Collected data

----

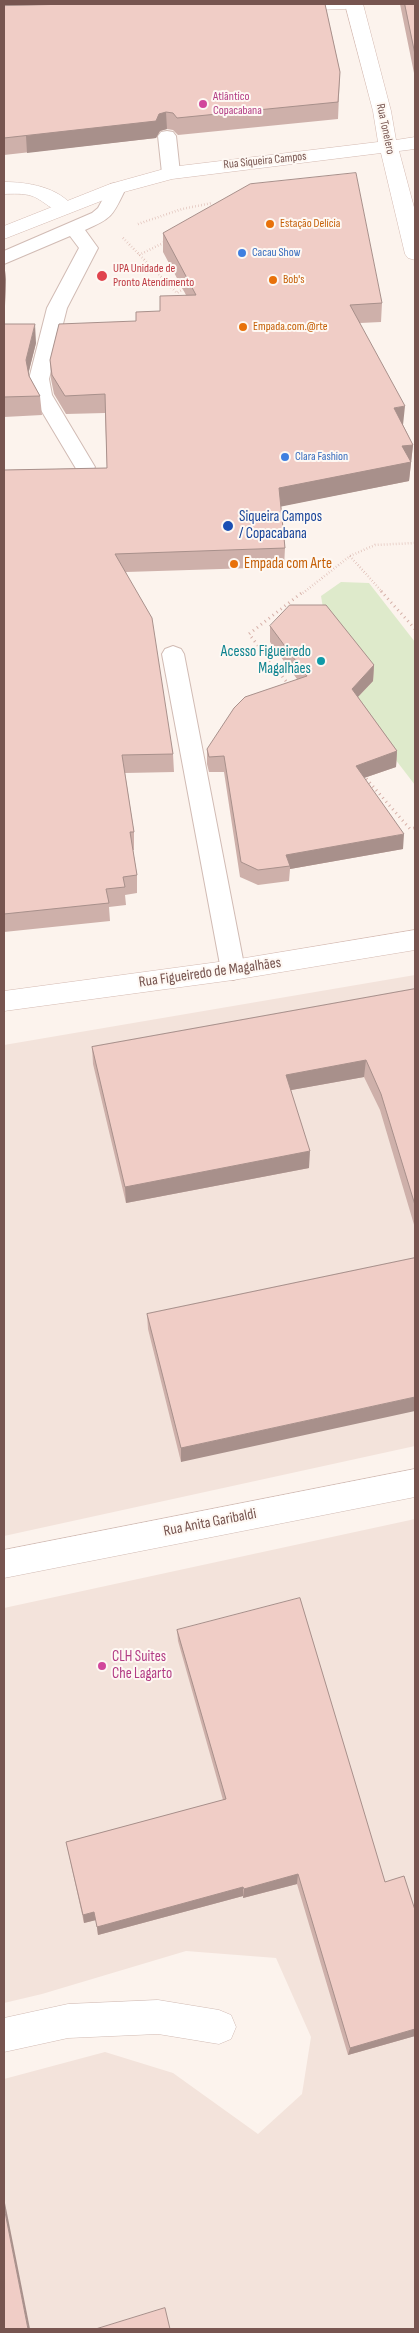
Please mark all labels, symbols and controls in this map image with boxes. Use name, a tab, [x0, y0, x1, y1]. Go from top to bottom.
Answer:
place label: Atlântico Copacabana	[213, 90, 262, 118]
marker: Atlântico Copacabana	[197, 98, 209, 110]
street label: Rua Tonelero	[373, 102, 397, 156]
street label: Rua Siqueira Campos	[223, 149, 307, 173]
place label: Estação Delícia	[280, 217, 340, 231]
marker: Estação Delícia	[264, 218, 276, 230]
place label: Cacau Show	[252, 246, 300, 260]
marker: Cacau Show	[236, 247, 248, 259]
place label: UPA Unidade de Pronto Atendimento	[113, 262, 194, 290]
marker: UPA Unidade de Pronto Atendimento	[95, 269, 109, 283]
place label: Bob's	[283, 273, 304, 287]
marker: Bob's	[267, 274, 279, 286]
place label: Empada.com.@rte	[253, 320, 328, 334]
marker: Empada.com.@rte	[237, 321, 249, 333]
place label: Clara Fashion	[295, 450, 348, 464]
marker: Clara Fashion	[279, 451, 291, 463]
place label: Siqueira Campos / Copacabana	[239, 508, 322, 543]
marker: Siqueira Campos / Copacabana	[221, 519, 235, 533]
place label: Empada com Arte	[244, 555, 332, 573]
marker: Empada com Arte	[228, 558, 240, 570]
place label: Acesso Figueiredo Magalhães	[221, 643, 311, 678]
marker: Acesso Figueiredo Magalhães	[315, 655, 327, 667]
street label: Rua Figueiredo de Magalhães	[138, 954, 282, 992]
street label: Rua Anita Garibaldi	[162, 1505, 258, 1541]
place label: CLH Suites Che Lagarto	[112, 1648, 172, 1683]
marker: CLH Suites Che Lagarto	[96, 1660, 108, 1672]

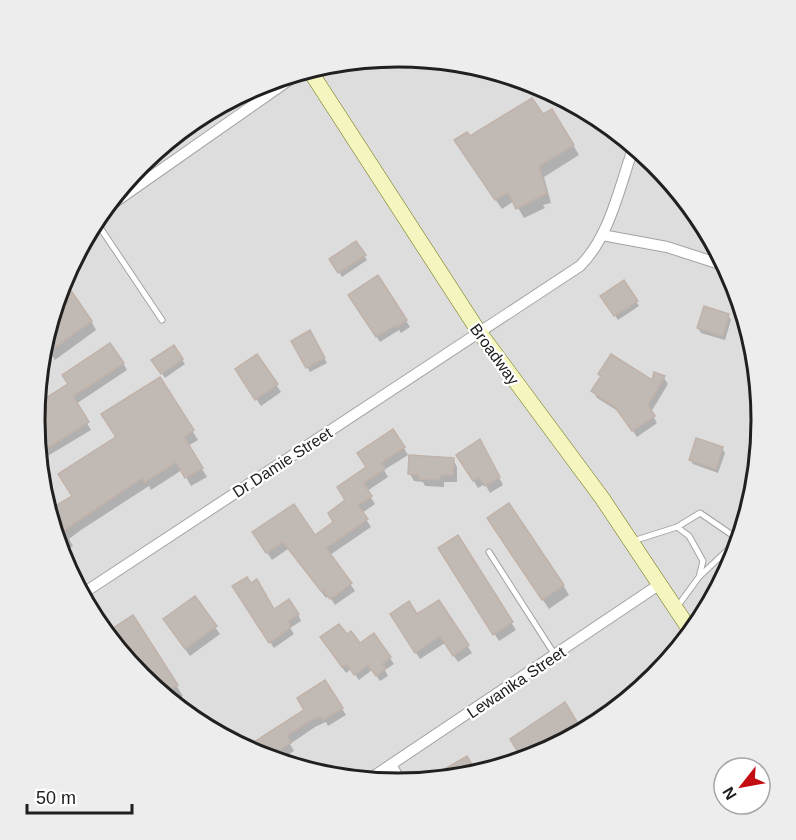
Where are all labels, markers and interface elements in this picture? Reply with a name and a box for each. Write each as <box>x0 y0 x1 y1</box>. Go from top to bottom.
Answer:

----

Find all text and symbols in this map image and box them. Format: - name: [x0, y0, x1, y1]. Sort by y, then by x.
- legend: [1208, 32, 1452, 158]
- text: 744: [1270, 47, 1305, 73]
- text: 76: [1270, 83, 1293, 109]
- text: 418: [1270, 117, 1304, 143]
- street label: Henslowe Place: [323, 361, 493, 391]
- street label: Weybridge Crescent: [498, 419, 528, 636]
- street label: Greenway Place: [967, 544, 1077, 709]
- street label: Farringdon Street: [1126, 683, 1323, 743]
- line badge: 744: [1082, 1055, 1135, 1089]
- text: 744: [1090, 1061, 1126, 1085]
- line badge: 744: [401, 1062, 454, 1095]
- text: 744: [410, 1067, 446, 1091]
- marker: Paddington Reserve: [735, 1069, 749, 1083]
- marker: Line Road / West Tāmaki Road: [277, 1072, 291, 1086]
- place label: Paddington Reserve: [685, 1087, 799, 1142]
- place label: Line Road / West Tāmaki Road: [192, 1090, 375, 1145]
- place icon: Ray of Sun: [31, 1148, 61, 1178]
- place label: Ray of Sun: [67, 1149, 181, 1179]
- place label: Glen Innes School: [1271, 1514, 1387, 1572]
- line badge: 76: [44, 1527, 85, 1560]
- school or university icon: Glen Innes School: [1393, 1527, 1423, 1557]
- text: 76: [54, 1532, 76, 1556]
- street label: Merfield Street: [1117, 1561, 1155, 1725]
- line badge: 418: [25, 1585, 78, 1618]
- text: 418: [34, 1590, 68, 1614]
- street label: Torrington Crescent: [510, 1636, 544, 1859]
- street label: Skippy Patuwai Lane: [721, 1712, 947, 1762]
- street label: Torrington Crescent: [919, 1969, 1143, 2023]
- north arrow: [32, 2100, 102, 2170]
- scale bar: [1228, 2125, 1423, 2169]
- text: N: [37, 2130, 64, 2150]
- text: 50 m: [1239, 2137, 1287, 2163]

----

## PROBLEM STATEMENT
Gather each line of the records holding the string "from".

## OUTPUT OF THE EXERCISE
Please mark all labels, symbols and controls in this map image with boxes. Use name, a tab, [x0, y0, x1, y1]. Go from top to bottom.
Where are all labels, markers and interface elements in this picture? Reply with a name and a box for each. Write each as <box>x0 y0 x1 y1</box>. Go from top to bottom.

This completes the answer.